The Eurostat report also shows that Ireland is the eighth most expensive country for residential gas in the EU. However, gas prices are practically equal to the EU average, according to the European statistics agency.
Bonkers.ie’s Daragh Cassidy said electricity costs 29.74 cents per kilowatt-hour (kWh) in Ireland, once VAT and levies are included. The average across the EU is 23.69 cents per kWh.
Cassidy said: “Nothing is really cheap in Ireland.
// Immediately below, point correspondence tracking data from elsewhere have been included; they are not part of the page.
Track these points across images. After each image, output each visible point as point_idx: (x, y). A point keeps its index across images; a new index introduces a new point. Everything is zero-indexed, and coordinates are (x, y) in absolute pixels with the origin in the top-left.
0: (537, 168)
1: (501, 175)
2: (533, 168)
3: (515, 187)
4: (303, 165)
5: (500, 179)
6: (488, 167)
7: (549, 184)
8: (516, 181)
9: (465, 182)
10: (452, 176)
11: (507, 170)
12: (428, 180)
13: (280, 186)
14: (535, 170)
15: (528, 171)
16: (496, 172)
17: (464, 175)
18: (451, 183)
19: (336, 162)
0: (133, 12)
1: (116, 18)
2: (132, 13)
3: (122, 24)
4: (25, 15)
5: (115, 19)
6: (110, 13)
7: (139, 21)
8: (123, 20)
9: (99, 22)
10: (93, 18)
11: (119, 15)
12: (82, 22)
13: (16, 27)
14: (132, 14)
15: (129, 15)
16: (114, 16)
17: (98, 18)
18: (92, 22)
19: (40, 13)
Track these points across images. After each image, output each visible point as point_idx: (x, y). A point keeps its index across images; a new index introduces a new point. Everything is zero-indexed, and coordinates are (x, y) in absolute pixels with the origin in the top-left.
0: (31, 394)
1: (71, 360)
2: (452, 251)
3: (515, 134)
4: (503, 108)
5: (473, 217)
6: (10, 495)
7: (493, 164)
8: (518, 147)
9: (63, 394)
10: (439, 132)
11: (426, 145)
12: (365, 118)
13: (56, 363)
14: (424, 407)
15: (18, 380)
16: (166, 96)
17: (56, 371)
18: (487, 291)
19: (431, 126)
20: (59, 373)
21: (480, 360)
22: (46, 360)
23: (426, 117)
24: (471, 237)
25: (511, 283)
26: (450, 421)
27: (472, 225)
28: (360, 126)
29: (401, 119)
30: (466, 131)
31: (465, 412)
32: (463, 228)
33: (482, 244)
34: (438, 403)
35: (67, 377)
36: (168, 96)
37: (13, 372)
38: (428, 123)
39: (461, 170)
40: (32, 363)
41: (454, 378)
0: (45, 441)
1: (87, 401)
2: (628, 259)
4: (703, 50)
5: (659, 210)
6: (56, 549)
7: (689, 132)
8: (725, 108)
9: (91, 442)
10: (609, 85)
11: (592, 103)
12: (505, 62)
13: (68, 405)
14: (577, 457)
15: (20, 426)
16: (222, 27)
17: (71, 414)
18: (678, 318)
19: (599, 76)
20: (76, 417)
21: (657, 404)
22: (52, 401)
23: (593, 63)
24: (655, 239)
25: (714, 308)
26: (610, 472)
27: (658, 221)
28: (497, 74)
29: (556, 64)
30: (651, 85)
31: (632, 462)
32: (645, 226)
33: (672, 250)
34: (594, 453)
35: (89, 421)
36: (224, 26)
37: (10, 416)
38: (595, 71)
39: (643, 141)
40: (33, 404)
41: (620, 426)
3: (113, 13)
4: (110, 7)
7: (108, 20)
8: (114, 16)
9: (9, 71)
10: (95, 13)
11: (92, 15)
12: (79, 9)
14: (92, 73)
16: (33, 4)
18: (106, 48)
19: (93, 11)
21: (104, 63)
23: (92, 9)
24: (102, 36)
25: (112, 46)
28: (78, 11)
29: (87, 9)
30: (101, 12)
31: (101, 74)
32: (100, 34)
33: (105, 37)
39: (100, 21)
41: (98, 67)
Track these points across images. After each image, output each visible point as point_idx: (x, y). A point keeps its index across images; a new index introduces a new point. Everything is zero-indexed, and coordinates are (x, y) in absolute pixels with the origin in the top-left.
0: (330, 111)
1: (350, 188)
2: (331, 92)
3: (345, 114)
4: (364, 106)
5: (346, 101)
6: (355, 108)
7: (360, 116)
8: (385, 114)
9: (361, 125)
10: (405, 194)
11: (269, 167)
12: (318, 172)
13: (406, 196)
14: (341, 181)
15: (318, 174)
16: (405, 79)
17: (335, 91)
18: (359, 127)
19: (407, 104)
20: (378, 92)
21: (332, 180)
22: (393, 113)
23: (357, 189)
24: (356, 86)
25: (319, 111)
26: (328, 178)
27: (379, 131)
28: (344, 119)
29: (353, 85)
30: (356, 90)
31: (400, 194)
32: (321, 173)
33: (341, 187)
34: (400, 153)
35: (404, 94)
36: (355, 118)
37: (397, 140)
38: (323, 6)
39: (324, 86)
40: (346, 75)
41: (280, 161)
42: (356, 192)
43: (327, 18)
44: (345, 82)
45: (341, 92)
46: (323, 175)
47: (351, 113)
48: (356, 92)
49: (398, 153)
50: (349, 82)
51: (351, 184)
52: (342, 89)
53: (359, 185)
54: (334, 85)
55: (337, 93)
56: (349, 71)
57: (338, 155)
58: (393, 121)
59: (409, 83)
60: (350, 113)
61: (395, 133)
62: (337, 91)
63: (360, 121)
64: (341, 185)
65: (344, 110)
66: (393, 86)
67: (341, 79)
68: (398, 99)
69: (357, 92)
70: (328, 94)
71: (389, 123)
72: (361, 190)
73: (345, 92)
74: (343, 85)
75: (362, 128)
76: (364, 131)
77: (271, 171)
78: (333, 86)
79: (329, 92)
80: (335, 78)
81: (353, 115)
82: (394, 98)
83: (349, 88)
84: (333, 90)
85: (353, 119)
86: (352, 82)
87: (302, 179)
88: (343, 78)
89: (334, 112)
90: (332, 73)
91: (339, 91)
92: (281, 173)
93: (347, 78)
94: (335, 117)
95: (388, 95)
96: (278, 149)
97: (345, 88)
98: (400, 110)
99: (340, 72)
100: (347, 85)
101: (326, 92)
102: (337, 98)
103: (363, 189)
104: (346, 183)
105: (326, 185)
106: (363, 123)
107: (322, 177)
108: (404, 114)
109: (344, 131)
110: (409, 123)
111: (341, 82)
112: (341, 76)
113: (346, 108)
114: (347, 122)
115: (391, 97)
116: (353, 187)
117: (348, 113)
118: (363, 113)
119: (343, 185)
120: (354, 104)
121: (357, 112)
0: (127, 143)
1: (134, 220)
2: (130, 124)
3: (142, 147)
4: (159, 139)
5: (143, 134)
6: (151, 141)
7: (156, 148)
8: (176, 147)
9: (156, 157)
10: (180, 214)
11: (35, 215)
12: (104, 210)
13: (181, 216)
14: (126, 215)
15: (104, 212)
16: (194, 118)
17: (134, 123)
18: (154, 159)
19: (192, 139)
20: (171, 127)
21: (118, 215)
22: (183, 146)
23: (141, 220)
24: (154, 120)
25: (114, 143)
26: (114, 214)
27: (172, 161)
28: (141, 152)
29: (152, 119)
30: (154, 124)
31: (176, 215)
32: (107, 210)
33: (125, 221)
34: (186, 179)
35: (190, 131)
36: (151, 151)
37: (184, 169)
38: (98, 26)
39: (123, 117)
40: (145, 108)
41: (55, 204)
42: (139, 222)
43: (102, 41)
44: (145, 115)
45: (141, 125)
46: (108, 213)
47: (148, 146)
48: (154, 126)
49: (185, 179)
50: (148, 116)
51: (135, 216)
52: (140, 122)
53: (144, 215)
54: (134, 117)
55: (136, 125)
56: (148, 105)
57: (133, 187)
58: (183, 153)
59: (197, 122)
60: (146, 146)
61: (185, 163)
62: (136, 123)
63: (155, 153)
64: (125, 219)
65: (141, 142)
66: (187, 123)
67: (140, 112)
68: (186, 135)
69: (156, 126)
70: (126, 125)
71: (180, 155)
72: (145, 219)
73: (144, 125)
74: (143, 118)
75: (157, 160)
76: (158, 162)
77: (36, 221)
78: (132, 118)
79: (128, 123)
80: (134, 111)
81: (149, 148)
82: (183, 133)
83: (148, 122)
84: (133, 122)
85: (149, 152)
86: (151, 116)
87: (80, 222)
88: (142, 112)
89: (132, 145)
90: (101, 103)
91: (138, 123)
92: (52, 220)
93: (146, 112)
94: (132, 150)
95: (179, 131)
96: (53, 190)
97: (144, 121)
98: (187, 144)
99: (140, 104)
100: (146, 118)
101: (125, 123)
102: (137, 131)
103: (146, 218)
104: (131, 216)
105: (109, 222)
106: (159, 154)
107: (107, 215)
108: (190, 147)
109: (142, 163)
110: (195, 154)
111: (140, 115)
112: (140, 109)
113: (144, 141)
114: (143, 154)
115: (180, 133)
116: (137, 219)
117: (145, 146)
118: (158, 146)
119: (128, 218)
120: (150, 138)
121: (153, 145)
Whether it’s food, drink, transport or rent, the price of everything here seems to be above the EU average.
“And according to the latest figures from Eurostat, the EU’s statistical agency, we can also add electricity to the list.”
Prices are lower in Hungary, Bulgaria and Croatia.
Cassidy said taxes here were not the main reason energy prices are higher than the EU average.
“Believe it or not, energy is one of the few products on which Irish consumers pay relatively low taxes compared to the EU average,” he said.
Government taxes and charges such as VAT and OSP (Public Service Obligation) represent around 20% of the final price paid by consumers in this country. This compares to about 36% on average in Europe, Cassidy said.
Excluding government taxes and charges means the prices charged by electricity providers here are the most expensive in the EU.
Cassidy said the net price of electricity was 60% above the EU average, once taxes and fees are subtracted.
“This would suggest that there are huge inefficiencies in electricity generation in Ireland, which, frankly, should be investigated by the Government and the CRU. [the Commission for the Regulation of Utilities],” he said.
The CRU said there were several reasons why electricity is expensive in this country. There is a lack of indigenous fuels available for generation compared to other countries.
Ireland is on the periphery of Europe, which adds to gas costs, and there are high investment costs for the grid to power a dispersed population, and taxes. The CRU said that when prices are high, it’s even more important to make sure you’re on the best value deal available.